## [HOW TO COMPLETE THIS TASK]
From the entries that follow, copy exactly the lines beginning at the line holding "right shoulder: (432, 264)" and continuing through the line holding "right hip: (249, 271)".

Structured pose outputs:
Content starts

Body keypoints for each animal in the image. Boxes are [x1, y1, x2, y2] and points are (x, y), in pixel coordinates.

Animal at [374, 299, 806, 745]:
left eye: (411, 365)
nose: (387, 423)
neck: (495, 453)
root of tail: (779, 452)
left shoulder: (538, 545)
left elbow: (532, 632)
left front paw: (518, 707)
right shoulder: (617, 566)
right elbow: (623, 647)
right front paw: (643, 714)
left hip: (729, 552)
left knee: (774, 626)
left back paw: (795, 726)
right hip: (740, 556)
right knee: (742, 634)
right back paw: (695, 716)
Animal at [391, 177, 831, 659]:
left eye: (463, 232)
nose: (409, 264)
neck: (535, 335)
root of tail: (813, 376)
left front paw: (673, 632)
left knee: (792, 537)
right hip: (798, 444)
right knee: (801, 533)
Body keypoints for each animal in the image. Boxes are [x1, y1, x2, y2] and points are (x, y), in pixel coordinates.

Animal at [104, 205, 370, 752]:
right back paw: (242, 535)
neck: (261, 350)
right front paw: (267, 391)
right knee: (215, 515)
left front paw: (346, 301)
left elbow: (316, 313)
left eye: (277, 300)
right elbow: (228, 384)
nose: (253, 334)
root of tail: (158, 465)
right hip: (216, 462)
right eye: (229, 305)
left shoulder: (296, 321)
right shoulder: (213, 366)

Content ends
Content starts

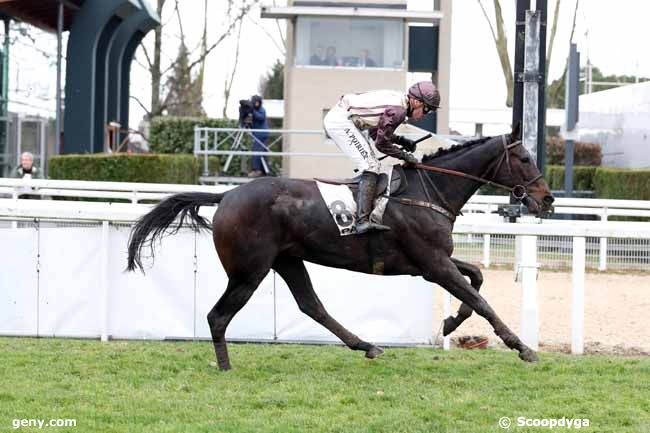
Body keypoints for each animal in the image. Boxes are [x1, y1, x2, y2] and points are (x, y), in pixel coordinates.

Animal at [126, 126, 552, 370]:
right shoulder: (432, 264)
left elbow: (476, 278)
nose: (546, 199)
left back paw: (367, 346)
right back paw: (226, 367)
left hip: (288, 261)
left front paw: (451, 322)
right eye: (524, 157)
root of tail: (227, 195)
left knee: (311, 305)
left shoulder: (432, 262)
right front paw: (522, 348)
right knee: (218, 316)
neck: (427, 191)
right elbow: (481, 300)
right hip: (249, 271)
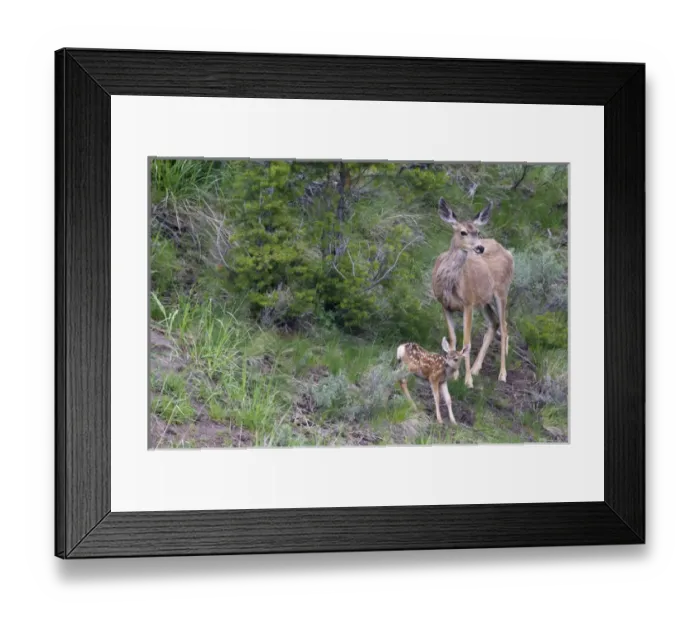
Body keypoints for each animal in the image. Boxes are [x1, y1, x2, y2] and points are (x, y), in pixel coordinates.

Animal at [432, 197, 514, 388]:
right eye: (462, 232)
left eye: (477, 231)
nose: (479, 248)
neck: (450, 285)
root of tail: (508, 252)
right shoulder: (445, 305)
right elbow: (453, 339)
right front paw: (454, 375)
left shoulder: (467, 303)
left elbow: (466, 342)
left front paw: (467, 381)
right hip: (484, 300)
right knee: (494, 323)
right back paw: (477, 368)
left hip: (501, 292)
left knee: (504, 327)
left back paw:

Content ends

## [TASK RESULT]
right shoulder: (432, 264)
left elbow: (476, 278)
nose: (546, 199)
left back paw: (367, 346)
right back paw: (226, 367)
left hip: (288, 261)
left front paw: (451, 322)
right eye: (524, 157)
root of tail: (227, 195)
left knee: (311, 305)
left shoulder: (432, 262)
right front paw: (522, 348)
right knee: (218, 316)
neck: (427, 191)
right elbow: (481, 300)
right hip: (249, 271)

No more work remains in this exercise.